Mr Ross was among the first Tories to tell Johnson to go earlier this year over the Partygate scandal, before going back on his call briefly when Russia invaded Ukraine.
“Because I was one of the first senior figures to tell the prime minister to resign, he was not particularly pleased with that,” Mr Ross said, speaking at an event at the Edinburgh Festival Fringe with broadcaster Iain Dale.
“He was angry, one of his MPs was saying they no longer had confidence in him, I think it would be a difficult conversation to have for any party leader to have your MPs telling you that, particularly when you’re the prime minister – that ratchets it up a notch.”
When asked if Mr Johnson had used “Latin words” – a euphemism for swearing – Mr Ross said: “They were rude, they weren’t necessarily Latin.”
Ross also spoke about the difficult aftermath of being Scottish Tory leader calling for the PM to go. Within hours of his stance becoming public, Jacob Rees-Mogg repeatedly described him as a “lightweight” in the party.
Mr Ross said: “They wanted to dampen down any potential dissent. When Jacob Rees-Mogg made those comments, I said, ‘Well, you’re entitled to that view’ – I disagree with it, I’ve never said anything about Jacob Rees-Mogg.”
He added: “I don’t think we’ve actually ever spoken before in the five years that I’ve been in the House of Commons.
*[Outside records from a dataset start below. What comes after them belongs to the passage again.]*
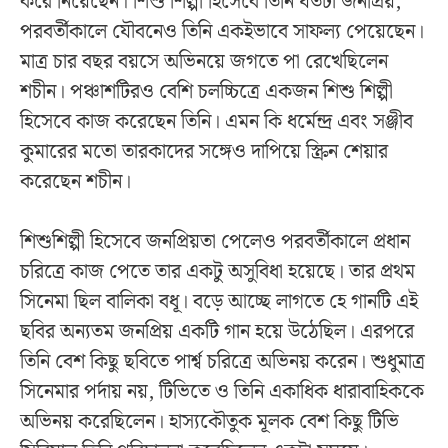
করে নিয়েছেন। শিশু শিল্পী হিসেবে তিনি যতটা জনপ্রিয়,
পরবর্তীকালে যৌবনেও তিনি একইভাবে সাফল্য পেয়েছেন।
মাত্র চার বছর বয়সে অভিনয়ে জগতে পা রেখেছিলেন
শচীন। পঞ্চাশটিরও বেশি চলচ্চিত্রে একজন শিশু শিল্পী
হিসেবে কাজ করেছেন তিনি। এমন কি ধর্মেন্দ্র এবং সঞ্জীব
কুমারের মতো তারকাদের সঙ্গেও দাপিয়ে স্ক্রিন শেয়ার
করেছেন শচীন।
শিশুশিল্পী হিসেবে জনপ্রিয়তা পেলেও পরবর্তীকালে প্রধান
চরিত্রে কাজ পেতে তার একটু অসুবিধা হয়েছে। তার প্রথম
সিনেমা ছিল বালিকা বধূ। বড়ে আচ্ছে লাগতে হে গানটি এই
ছবির অন্যতম জনপ্রিয় একটি গান হয়ে উঠেছিল। এরপরে
তিনি বেশ কিছু ছবিতে পার্শ্ব চরিত্রে অভিনয় করেন। শুধুমাত্র
সিনেমার পর্দায় নয়, টিভিতে ও তিনি একাধিক ধারাবাহিককে
অভিনয় করেছিলেন। হাস্যকৌতুক মূলক বেশ কিছু টিভি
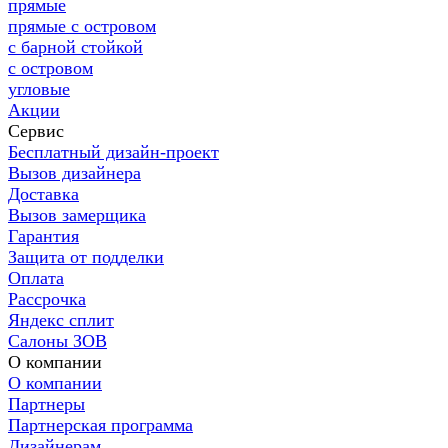
прямые
прямые с островом
с барной стойкой
с островом
угловые
Акции
Сервис
Бесплатный дизайн-проект
Вызов дизайнера
Доставка
Вызов замерщика
Гарантия
Защита от подделки
Оплата
Рассрочка
Яндекс сплит
Салоны ЗОВ
О компании
О компании
Партнеры
Партнерская программа
Дизайнерам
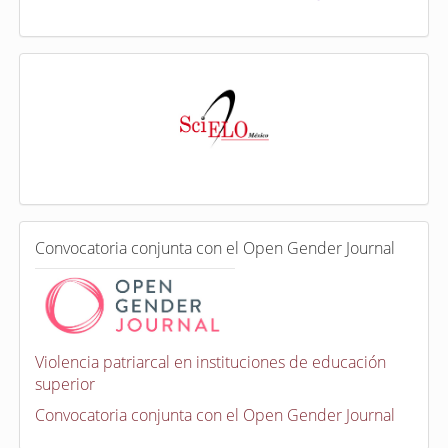
I
n
d
e
x
a
d
a
e
C
n
Convocatoria conjunta con el Open Gender Journal
o
n
v
o
c
a
Violencia patriarcal en instituciones de educación
t
superior
o
r
Convocatoria conjunta con el Open Gender Journal
i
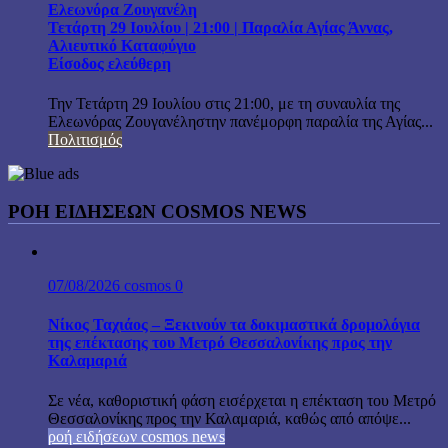
Ελεωνόρα Ζουγανέλη
Τετάρτη 29 Ιουλίου | 21:00 | Παραλία Αγίας Άννας,
Αλιευτικό Καταφύγιο
Είσοδος ελεύθερη
Την Τετάρτη 29 Ιουλίου στις 21:00, με τη συναυλία της
Ελεωνόρας Ζουγανέληστην πανέμορφη παραλία της Αγίας...
Πολιτισμός
ΡΟΗ ΕΙΔΗΣΕΩΝ COSMOS NEWS
07/08/2026
cosmos
0
Νίκος Ταχιάος – Ξεκινούν τα δοκιμαστικά δρομολόγια
της επέκτασης του Μετρό Θεσσαλονίκης προς την
Καλαμαριά
Σε νέα, καθοριστική φάση εισέρχεται η επέκταση του Μετρό
Θεσσαλονίκης προς την Καλαμαριά, καθώς από απόψε...
ροή ειδήσεων cosmos news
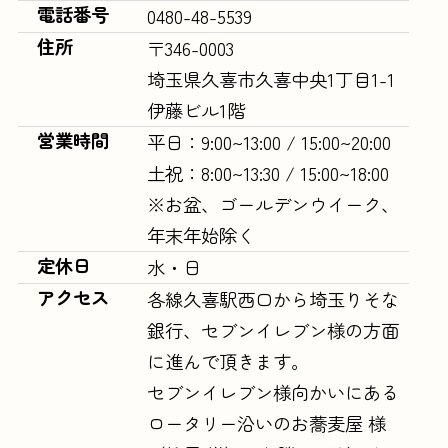
電話番号
0480-48-5539
住所
〒346-0003
埼玉県久喜市久喜中央1丁目1-1
伊藤ビル1階
営業時間
平日：9:00~13:00 / 15:00~20:00
土祝：8:00~13:30 / 15:00~18:00
※お盆、ゴールデンウイーク、
年末年始除く
定休日
水・日
アクセス
各線久喜駅西口から埼玉りそな
銀行、セブンイレブン様の方面
に進んで頂きます。
セブンイレブン様向かいにある
ロータリー沿いのお蕎麦屋 様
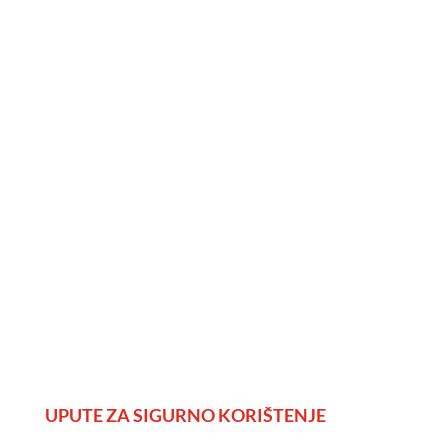
UPUTE ZA SIGURNO KORIŠTENJE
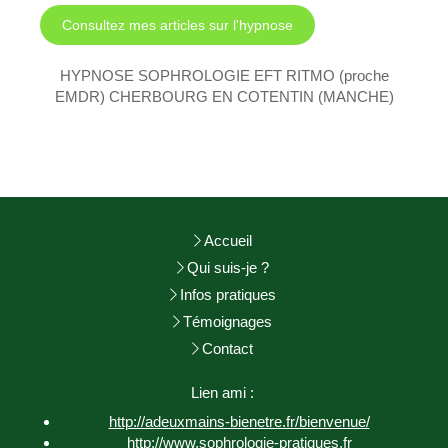
Consultez mes articles sur l'hypnose
HYPNOSE SOPHROLOGIE EFT RITMO (proche
EMDR) CHERBOURG EN COTENTIN (MANCHE)
Accueil
Qui suis-je ?
Infos pratiques
Témoignages
Contact
Lien ami :
http://adeuxmains-bienetre.fr/bienvenue/
http://www.sophrologie-
pratiques.fr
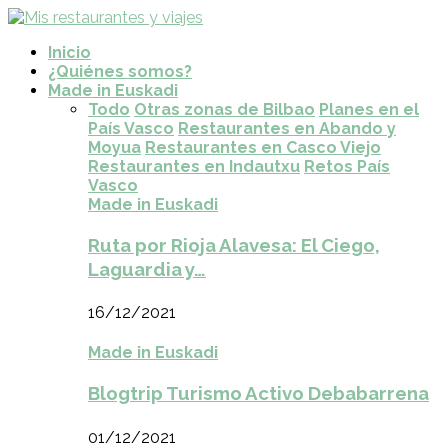
Inicio
¿Quiénes somos?
Made in Euskadi
Todo
Otras zonas de Bilbao
Planes en el
País Vasco
Restaurantes en Abando y
Moyua
Restaurantes en Casco Viejo
Restaurantes en Indautxu
Retos País
Vasco
Made in Euskadi
Ruta por Rioja Alavesa: El Ciego,
Laguardia y…
16/12/2021
Made in Euskadi
Blogtrip Turismo Activo Debabarrena
01/12/2021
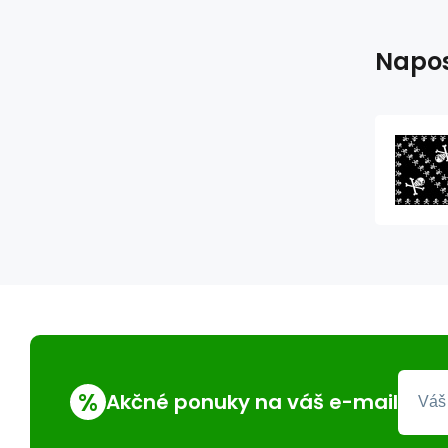
Napos
%
Akčné ponuky na váš e-mail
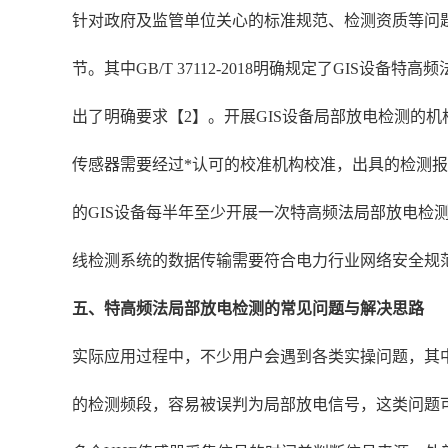
针对政府及监管单位关心的标准规范、检测资质等问
节。其中GB/T 37112-2018明确规定了GIS设
出了明确要求【2】。开展GIS设备局部放电检测的
传感器需要经过*认可的校准机构校准，出具的检测报
的GIS设备每半年至少开展一次特高频法局部放电检测
线检测系统的数据传输需要符合电力行业网络安全规范
五、特高频法局部放电检测的常见问题与解决思路
实际应用过程中，不少用户会遇到各类实操问题，其
的检测频段，容易被误判为局部放电信号，这类问题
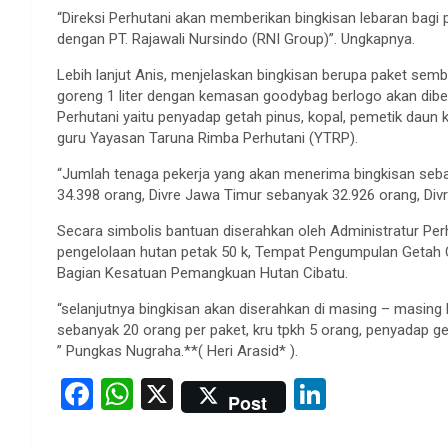
“Direksi Perhutani akan memberikan bingkisan lebaran bagi
dengan PT. Rajawali Nursindo (RNI Group)”. Ungkapnya.
Lebih lanjut Anis, menjelaskan bingkisan berupa paket semba
goreng 1 liter dengan kemasan goodybag berlogo akan dibe
Perhutani yaitu penyadap getah pinus, kopal, pemetik daun ka
guru Yayasan Taruna Rimba Perhutani (YTRP).
“Jumlah tenaga pekerja yang akan menerima bingkisan seb
34.398 orang, Divre Jawa Timur sebanyak 32.926 orang, Div
Secara simbolis bantuan diserahkan oleh Administratur Per
pengelolaan hutan petak 50 k, Tempat Pengumpulan Getah
Bagian Kesatuan Pemangkuan Hutan Cibatu.
“selanjutnya bingkisan akan diserahkan di masing – masing
sebanyak 20 orang per paket, kru tpkh 5 orang, penyadap 
” Pungkas Nugraha.**( Heri Arasid* ).
F
W
X
Li
Post
a
h
n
For someone who prides himself on being very courteous to colleagues, it was a surprise.”
After U-turning on his resignation call after the invasion of Ukraine – citing the need for stability at the top – Ross again opposed Johnson’s leadership in June. But he insisted he “only changed position once”.
Ruth Davidson, the former Scottish Tory leader who become a leading critic of the PM during Partygate, recalled that Johnson once complained to her about his £145,000 job as foreign secretary.
“He once described being foreign secretary to me as like being enclosed in a steel condom. I found it odd because I hadn’t asked him,” Baroness Davidson told an Edinburgh Fringe event.
“I think he meant the amount of attention he had from civil servants to make sure he didn’t say anything – imprisoned in a steel condom is what he said,” the Tory peer said.